- [TASK TO COMPLETE]
Copy the passage on Ulrike Meinhof from "In 1957, Ulrike" to "had twin daughters.", swapping "philosophy" for "history".

- [DOCUMENT EXTRACT]

□ □ □

Many had a past best kept hidden and children still dared not ask what their parents did during the war or delve too deeply into the past of their amiable, grey haired old grandfather. 
 
It was a society yet to be purged of its misdeeds but then it never could be despite an intensive programme of de-Nazification and so the stench of hypocrisy blew on each gust of wind and the air hung putrid with malfeasance in every dusty corridor. 
It remained what Gudrun Ensslin, a founding member of the Red Army Faction referred to as – the Auschwitz Generation. 
But this was not the world Ulrike Meinhof had been born into on 7 October 1934, in the Lower Saxony town of Oldenburg where her earliest memories would have been of the parades, banners and uniforms of a totalitarian society followed by the deprivation, destruction and fear of total war. 
 
She was not herself the child of Nazis her parents being comfortably off academics with liberal views they wisely kept to themselves. Her father however died when she was aged just six and her mother eight years later and so, along with her sister, the remainder of her young life would be spent in the care of her mother’s lodger, Renate Riemeck, a remarkable woman who in a society where diversity was not tolerated and the reporting on a neighbours behaviour were commonplace she openly espoused left-wing views, often dressed as a man, and lived with her female lover all crimes for which she could have been sent to a Concentration Camp, or worse. She was to have a considerable influence on the young Ulrike’s life. 
 
In 1957, Ulrike enrolled at the University of Munster to study philosophy and sociology quickly becoming involved in left-wing student politics protesting the rearming of the Bundeswehr (German Army) and the deployment of American nuclear weapons on German soil. In 1959, she joined the still proscribed Communist Party and after graduating from University found work on the staff of the left-wing journal Konkret becoming by 1962 its effective Editor. Putting aside any talent for journalism her meteoric rise may be in part down to her marriage in 1961 to the magazines founder and publisher Klaus Rainer Rohl by whom she had twin daughters. 
As the 1960’s progressed Ulrike began to earn the reputation as a respected social commentator appearing regularly both on television and the radio. Indeed, she and her husband were something of a celebrity couple in left-wing circles. But merely commenting on the iniquities and injustices of life as she saw them was never enough, the world was changing, and she wanted to help change it. 
 
Young people were no longer the mere ciphers of their parents – the feminist movement was becoming increasingly influential, homosexuals were out and proud, the anti-nuclear movement was growing hand protests were occurring in cities across the world against American military intervention in Vietnam.

□ □ □

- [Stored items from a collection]
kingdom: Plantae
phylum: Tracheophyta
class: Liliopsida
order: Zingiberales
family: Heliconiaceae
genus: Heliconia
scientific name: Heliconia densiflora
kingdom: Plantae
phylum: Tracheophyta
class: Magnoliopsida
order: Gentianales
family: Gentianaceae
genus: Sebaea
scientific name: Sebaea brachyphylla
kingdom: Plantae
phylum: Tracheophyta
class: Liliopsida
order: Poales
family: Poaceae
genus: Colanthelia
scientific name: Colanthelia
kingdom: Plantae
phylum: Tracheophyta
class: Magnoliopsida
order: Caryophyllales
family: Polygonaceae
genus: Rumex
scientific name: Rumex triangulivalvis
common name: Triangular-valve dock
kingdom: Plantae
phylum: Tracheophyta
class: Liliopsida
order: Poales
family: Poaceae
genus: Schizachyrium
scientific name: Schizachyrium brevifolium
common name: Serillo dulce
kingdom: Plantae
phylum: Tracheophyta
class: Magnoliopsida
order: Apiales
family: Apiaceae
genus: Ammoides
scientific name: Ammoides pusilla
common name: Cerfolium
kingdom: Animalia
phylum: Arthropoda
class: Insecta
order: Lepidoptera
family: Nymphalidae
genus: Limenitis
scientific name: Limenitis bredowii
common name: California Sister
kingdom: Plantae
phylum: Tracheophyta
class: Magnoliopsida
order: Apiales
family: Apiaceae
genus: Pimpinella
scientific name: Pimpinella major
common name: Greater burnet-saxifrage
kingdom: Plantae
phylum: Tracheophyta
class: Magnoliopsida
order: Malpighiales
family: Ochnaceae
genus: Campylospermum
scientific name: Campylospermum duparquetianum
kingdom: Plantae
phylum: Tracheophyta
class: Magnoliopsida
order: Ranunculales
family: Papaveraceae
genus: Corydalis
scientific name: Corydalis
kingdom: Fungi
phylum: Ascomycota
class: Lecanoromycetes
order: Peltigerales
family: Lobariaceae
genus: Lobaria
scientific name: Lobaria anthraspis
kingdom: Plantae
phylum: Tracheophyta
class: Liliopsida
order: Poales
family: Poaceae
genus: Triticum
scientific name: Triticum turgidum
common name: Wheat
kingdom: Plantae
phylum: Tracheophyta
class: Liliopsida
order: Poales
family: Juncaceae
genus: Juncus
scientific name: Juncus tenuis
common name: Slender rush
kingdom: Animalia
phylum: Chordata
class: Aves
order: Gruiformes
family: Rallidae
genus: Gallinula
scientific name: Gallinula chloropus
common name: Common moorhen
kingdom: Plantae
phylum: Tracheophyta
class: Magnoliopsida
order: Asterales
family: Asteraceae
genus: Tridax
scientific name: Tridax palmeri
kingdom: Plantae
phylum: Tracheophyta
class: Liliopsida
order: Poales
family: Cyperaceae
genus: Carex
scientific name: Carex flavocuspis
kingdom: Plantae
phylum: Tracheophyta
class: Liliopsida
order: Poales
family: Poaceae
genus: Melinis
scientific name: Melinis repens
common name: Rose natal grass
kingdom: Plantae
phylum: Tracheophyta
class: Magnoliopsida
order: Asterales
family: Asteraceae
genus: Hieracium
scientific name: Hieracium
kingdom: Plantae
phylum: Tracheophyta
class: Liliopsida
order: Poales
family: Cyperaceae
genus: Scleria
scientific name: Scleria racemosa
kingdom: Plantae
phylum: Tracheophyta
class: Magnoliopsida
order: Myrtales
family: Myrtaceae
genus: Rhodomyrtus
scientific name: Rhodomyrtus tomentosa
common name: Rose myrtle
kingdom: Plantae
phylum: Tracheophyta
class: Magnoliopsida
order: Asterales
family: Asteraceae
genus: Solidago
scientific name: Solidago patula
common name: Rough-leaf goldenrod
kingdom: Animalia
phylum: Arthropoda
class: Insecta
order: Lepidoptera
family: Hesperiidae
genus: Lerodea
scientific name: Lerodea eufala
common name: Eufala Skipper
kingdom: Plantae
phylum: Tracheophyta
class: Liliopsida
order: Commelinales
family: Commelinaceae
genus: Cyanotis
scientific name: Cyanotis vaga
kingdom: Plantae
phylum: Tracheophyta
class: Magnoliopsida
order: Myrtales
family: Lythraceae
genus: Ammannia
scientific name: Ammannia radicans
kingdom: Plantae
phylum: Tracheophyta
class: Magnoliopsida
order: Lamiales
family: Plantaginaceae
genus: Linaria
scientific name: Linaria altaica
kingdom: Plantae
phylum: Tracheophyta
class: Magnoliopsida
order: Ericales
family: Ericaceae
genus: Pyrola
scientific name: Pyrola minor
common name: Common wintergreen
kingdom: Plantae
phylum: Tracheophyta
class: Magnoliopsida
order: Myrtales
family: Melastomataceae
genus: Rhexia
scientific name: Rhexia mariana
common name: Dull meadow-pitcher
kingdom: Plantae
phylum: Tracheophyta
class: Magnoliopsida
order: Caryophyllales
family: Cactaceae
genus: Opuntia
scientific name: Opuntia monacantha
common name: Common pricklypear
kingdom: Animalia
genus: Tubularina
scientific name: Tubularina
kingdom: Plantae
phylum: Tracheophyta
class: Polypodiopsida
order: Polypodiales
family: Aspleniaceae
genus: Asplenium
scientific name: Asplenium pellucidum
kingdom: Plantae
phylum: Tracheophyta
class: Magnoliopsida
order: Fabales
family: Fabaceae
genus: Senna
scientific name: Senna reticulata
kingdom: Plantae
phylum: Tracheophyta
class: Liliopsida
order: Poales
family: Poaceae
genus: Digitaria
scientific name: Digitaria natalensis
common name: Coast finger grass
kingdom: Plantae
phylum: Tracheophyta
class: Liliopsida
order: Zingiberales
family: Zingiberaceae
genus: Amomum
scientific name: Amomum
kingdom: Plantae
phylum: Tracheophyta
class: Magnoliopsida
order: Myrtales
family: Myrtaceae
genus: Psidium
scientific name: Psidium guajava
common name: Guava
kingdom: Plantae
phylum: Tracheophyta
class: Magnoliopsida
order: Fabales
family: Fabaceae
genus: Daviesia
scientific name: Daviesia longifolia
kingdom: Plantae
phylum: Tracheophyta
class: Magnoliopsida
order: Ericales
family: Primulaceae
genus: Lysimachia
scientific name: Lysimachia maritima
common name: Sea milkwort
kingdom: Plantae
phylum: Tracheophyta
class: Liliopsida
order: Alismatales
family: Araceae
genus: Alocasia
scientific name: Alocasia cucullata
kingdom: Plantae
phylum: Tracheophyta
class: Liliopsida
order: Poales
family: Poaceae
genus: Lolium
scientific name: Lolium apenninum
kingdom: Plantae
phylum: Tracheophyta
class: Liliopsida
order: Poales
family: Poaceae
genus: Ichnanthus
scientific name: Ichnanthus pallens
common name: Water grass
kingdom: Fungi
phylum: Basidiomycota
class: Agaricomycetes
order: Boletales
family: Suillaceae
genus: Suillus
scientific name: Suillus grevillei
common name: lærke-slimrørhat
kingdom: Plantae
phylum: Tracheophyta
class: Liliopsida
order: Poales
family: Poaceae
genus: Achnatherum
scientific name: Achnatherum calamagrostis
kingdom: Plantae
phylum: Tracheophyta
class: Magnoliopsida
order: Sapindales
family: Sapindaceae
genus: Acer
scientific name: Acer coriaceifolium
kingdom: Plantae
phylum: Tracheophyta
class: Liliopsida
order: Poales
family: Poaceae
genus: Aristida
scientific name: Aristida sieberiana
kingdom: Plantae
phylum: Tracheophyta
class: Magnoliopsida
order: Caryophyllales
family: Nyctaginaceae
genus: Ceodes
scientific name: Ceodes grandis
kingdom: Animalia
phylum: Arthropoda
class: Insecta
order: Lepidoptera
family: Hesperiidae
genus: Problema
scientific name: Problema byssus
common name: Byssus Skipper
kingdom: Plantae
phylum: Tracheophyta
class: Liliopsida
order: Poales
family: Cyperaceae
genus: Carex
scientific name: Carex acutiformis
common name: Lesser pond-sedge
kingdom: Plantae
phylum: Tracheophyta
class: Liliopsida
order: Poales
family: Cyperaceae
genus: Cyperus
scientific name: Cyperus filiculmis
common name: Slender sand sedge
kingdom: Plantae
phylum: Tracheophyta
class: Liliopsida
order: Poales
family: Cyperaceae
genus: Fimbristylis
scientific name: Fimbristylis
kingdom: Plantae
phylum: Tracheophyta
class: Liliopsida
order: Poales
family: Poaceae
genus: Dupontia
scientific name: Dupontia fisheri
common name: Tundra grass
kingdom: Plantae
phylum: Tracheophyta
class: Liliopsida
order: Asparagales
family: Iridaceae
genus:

□ □ □

- [TASK RESULT]
In 1957, Ulrike enrolled at the University of Munster to study history and sociology quickly becoming involved in left-wing student politics protesting the rearming of the Bundeswehr (German Army) and the deployment of American nuclear weapons on German soil. In 1959, she joined the still proscribed Communist Party and after graduating from University found work on the staff of the left-wing journal Konkret becoming by 1962 its effective Editor. Putting aside any talent for journalism her meteoric rise may be in part down to her marriage in 1961 to the magazines founder and publisher Klaus Rainer Rohl by whom she had twin daughters.